REPUBLIKA.CO.ID,JAKARTA--Pemerintah mengakui penerbitan obligasi infrastruktur sebagai langkah mengendalikan derasnya hot money belum bisa dilakukan dalam waktu dekat.
"Obligasi infrastruktur itu, kita belum matang. Belum ada keputusan untuk menerapkannya (dalam waktu dekat)," ujar Menko Perekonomian Hatta Rajasa, saat diskusi dengan wartawan, Jumat (19/11).
Menurut Hatta, obligasi ini hanya merupakan salah satu opsi sebagai langkah untuk mengatur laju capital inflow. Karena arus modal itu tidak perlu dibatasi namun bagaimana mengalirkannya ke instrumen jangka menengah dan panjang.

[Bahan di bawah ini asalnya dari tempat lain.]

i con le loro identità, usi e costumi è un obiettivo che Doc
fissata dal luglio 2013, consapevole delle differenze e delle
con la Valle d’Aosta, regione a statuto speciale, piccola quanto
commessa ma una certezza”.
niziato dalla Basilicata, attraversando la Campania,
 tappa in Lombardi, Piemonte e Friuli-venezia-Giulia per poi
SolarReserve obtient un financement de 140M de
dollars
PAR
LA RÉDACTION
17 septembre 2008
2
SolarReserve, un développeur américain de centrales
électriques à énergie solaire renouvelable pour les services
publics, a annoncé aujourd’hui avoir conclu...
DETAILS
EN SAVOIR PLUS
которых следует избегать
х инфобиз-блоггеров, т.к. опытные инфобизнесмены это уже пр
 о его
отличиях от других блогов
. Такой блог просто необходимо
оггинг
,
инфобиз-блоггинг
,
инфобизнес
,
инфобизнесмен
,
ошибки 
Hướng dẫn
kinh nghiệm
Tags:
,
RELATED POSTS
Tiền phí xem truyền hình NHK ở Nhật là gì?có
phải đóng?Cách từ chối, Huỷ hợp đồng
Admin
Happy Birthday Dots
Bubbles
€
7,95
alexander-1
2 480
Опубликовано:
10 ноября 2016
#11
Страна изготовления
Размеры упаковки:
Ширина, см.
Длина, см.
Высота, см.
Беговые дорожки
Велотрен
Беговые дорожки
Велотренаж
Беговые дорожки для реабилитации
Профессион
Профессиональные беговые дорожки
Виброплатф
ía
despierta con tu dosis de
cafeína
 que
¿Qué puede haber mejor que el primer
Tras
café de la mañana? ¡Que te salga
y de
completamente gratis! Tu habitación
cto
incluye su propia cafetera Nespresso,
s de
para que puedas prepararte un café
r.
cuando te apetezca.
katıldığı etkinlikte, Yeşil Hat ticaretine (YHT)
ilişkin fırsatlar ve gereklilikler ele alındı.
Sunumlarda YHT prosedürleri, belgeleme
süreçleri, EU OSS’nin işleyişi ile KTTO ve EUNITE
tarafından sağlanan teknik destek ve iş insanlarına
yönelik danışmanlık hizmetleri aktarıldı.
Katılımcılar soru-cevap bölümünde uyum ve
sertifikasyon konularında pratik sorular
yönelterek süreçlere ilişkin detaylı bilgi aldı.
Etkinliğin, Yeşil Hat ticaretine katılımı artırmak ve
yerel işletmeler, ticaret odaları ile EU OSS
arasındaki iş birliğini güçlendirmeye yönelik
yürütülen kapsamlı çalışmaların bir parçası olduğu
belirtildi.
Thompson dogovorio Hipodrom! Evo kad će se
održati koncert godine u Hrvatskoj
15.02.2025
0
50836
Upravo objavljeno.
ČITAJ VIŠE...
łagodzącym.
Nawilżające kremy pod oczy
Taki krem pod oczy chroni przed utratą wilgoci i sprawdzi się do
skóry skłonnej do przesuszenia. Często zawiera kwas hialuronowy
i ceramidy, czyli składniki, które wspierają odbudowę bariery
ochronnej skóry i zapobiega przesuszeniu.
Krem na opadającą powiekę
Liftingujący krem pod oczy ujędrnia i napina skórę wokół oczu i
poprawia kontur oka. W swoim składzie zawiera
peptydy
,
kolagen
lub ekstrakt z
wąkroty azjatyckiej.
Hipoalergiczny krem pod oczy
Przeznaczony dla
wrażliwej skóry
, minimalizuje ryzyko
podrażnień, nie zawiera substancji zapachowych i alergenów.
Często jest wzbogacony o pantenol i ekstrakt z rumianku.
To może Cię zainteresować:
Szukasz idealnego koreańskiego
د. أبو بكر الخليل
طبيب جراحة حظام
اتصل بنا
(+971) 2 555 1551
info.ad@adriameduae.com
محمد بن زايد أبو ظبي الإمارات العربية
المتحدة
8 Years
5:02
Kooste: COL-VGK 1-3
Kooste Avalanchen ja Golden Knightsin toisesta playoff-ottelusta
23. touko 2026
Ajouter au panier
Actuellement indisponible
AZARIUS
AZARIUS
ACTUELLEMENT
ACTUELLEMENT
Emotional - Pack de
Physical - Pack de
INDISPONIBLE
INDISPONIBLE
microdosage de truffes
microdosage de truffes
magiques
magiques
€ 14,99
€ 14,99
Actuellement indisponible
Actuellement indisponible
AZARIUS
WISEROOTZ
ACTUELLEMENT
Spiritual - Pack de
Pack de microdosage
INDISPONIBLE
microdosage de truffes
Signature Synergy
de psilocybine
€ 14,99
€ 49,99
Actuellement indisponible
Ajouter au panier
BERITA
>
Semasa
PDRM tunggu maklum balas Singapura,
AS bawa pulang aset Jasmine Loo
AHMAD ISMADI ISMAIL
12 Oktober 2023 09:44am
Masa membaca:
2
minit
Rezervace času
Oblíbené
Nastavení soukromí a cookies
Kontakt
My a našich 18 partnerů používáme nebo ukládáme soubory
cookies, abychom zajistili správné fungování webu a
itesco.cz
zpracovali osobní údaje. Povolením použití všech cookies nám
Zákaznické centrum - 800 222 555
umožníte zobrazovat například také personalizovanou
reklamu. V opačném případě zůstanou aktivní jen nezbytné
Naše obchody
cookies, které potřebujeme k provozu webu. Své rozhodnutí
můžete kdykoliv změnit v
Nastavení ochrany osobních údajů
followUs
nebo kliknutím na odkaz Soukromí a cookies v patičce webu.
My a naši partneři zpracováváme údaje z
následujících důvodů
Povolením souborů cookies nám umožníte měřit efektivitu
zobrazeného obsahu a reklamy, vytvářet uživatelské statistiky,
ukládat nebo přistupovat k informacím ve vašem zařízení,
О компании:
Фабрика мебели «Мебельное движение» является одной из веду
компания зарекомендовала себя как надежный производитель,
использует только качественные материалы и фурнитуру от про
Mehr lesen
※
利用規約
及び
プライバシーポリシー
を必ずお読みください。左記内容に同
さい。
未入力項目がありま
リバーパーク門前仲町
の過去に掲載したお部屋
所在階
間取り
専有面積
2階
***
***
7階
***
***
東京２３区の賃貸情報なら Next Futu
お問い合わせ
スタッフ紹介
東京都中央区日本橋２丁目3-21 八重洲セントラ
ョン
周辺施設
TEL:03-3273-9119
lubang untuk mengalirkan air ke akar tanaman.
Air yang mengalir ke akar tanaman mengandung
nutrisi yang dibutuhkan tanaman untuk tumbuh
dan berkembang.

"Yang penting adalah bagaimana ada instrumen jangka menengah dan panjang. Tidak hanya ke Sertifikat Bank Indonesia (SBI) dan Surat Utang Negara (SUN) saja. Namun bisa menerbitkan obligasi infrastruktur ini tapi harus dipikirkan matang-matang," jelasnya.
Mantan mensesneg itu mengakui kebijakaan quantitative easing yang dikeluarkan oleh Amerika serikat sebesar 600 miliar dolar memang akan membuat aliran modal masuk ke negara-negara emerging market termasuk Indonesia. Hal ini membuat rupiah semakin menguat.
Namun, menurutnya penguatan itu tidak perlu dikhawatirkan akan berdampak kepada ekspor Indonesia. Pasalnya negara-negara lain juga mengalami penguatan yang sama. "Jadi negara kompetitor kita juga mengalami penguatan, yang bermasalah kalau hanya kita saja yang mengalami penguatan," ujarnya.
Lagipula, kata Hatta, aliran modal itu merupakan suatu peluang yang cukup besar bagi Indonesia sebagai penguatan basis modal. Pemerintah pun yakin aliran modal masuk tersebut tidak akan mengalami pembalikan yang cepat (sudden revearsal). Mengingat ekonomi Indonesia yang cukup bagus dan investor melihatnya sebagai suatu pilihan.